What ingredients do I need?
With just four ingredients, this recipe is so simple—it’s a fantastic way to start canning. You’ll need:
- Pears—Obviously! You’re looking for ripe pears (they should give a little when squeezed) but not so ripe that they are mealy or have brown spots.
- Limes—The bright tang of limes is a nice way to balance the sweetness of these preserves, plus the added acid from the limes makes this recipe safe for water bath canning by reducing the pH.
- Sugar—You’re going to want to use regular ol’ granulated sugar here.
- Fresh ginger—Grab a hand of fresh ginger from the store. You’ll only use about an inch of it for this recipe, and the rest you can use to make a pot of fresh ginger tea.
Don’t I need pectin?
If you’ve done some canning before, you might be used to seeing added pectin in other jam and preserves recipes, but not here! Pears are very high in natural pectin, which allows these preserves to set beautifully without adding pectin.
What kind of pears are good for preserves?
You can use whatever pears are readily available near you, ripe, and in season. We typically use Bartlett pears when making the recipe—they are easy to find, affordable, and always taste great. It’s also easy to tell when Bartlett pears are ready to use in this recipe—it’s when they start to turn more yellow than green. Anjou and Bosc pears would also work.
We do not recommend using Asian pears for this recipe. While they will technically work and are safe to can, Asian pears have a crunchy texture (similar to an apple) that makes them less well-suited for this recipe.
How do you make ginger pear preserves?
You can have this entire batch of pear preserves finished in under an hour. It’s a fun project for a fall weekend afternoon! Here’s how to make them:
- Prepare your boiling water canner, jars, and lids per the recipe.
- In a large saucepan or Dutch oven, combine chopped pears, lime zest, lime juice, sugar, and ginger. Bring to a boil over medium heat, stirring to dissolve the sugar.
- Boil, frequently stirring, until mixture thickens, about 15 minutes. Remove from heat and test gel. If preserves break from a spoon in a sheet or flake, it is at the gel stage. Skim off foam. If your mixture has not reached the gel stage, return the pan to medium heat and simmer, constantly stirring, for an additional 5 minutes. Repeat gel stage test and cooking as needed.
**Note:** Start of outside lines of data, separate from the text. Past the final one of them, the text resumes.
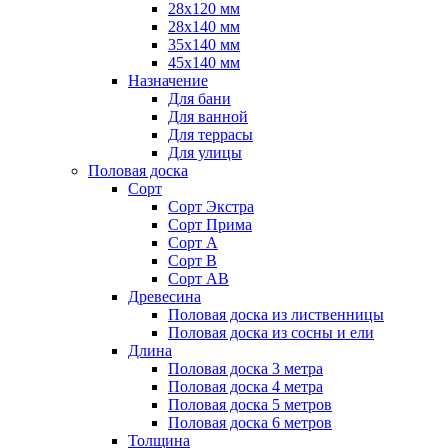
28х120 мм
28х140 мм
35х140 мм
45х140 мм
Назначение
Для бани
Для ванной
Для террасы
Для улицы
Половая доска
Сорт
Сорт Экстра
Сорт Прима
Сорт А
Сорт В
Сорт АВ
Древесина
Половая доска из лиственницы
Половая доска из сосны и ели
Длина
Половая доска 3 метра
Половая доска 4 метра
Половая доска 5 метров
Половая доска 6 метров
Толщина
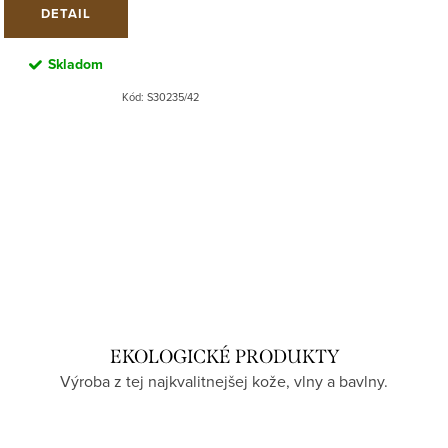
DETAIL
Skladom
Kód:
S30235/42
EKOLOGICKÉ PRODUKTY
Výroba z tej najkvalitnejšej kože, vlny a bavlny.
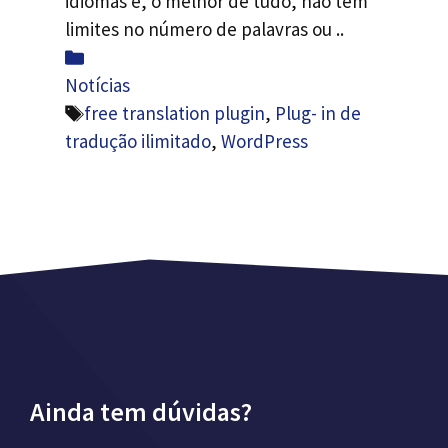
idiomas e, o melhor de tudo, não tem
limites no número de palavras ou ..
Categorias
Notícias
Etiquetas
free translation plugin
,
Plug- in de
tradução ilimitado
,
WordPress
Ainda tem dúvidas?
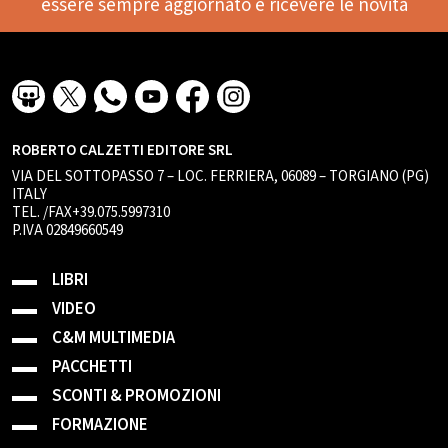
essere sempre aggiornato e ricevere le novità
ROBERTO CALZETTI EDITORE SRL
VIA DEL SOTTOPASSO 7 – LOC. FERRIERA, 06089 – TORGIANO (PG)
ITALY
TEL. /FAX+39.075.5997310
P.IVA 02849660549
LIBRI
VIDEO
C&M MULTIMEDIA
PACCHETTI
SCONTI & PROMOZIONI
FORMAZIONE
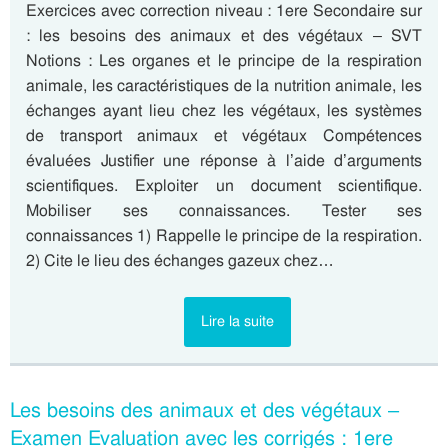
Exercices avec correction niveau : 1ere Secondaire sur
: les besoins des animaux et des végétaux – SVT
Notions : Les organes et le principe de la respiration
animale, les caractéristiques de la nutrition animale, les
échanges ayant lieu chez les végétaux, les systèmes
de transport animaux et végétaux Compétences
évaluées Justifier une réponse à l’aide d’arguments
scientifiques. Exploiter un document scientifique.
Mobiliser ses connaissances. Tester ses
connaissances 1) Rappelle le principe de la respiration.
2) Cite le lieu des échanges gazeux chez…
Lire la suite
Les besoins des animaux et des végétaux –
Examen Evaluation avec les corrigés : 1ere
- Ladle hot jam into a hot jar, leaving 1/4-inch headspace. Remove air bubbles. Wipe rim. Center lid on jar. Apply band, and adjust to fingertip tight. Place jar in boiling water canner. Repeat until all jars are filled.
- Process jars for 10 minutes, adjusting for altitude. Turn off the heat, remove the lid, and let the jars stand for 5 minutes. Remove jars and cool for 12-24 hours. Check lids for seal; they should not flex when the center is pressed.
Why are my pear preserves runny?
Because we are using natural pectin in the pears here instead of added pectin, it takes a bit longer boiling time to get the pectin to gel. If you test your preserves and see they are still runny, put them back on medium heat, cook for an additional 5 minutes, and then test for gelling again. Repeat this until your preserves are the desired consistency.
There are a number of ways to test for gelling when you are making jam or preserves, but our favorite is to put a small saucer in the freezer when we start making the jam. When it’s time to test for gel, remove the jam from the heat, and then spoon a teaspoon of jam onto the cold saucer. It should immediately chill and gel up. Run your finger through the pool of jam—if it’s gelled to your preferred texture, it’s ready to go. If it’s still a bit runny, pop it back on the stove for a few more minutes.
What’s the best canning jar for gingered pear preserves?
Like all jams, jellies, and preserves, we recommend you can your gingered pear preserves in the Ball® Half-Pint Jars. These jars are the perfect size for your fridge door, and they are a great size to give as gifts.
How long do pear preserves last?
When properly canned, pear preserves will last indefinitely when stored in a cool dark place as long as the seal is intact. However, the flavor, nutritional density, and color will start to decline past the one-year mark.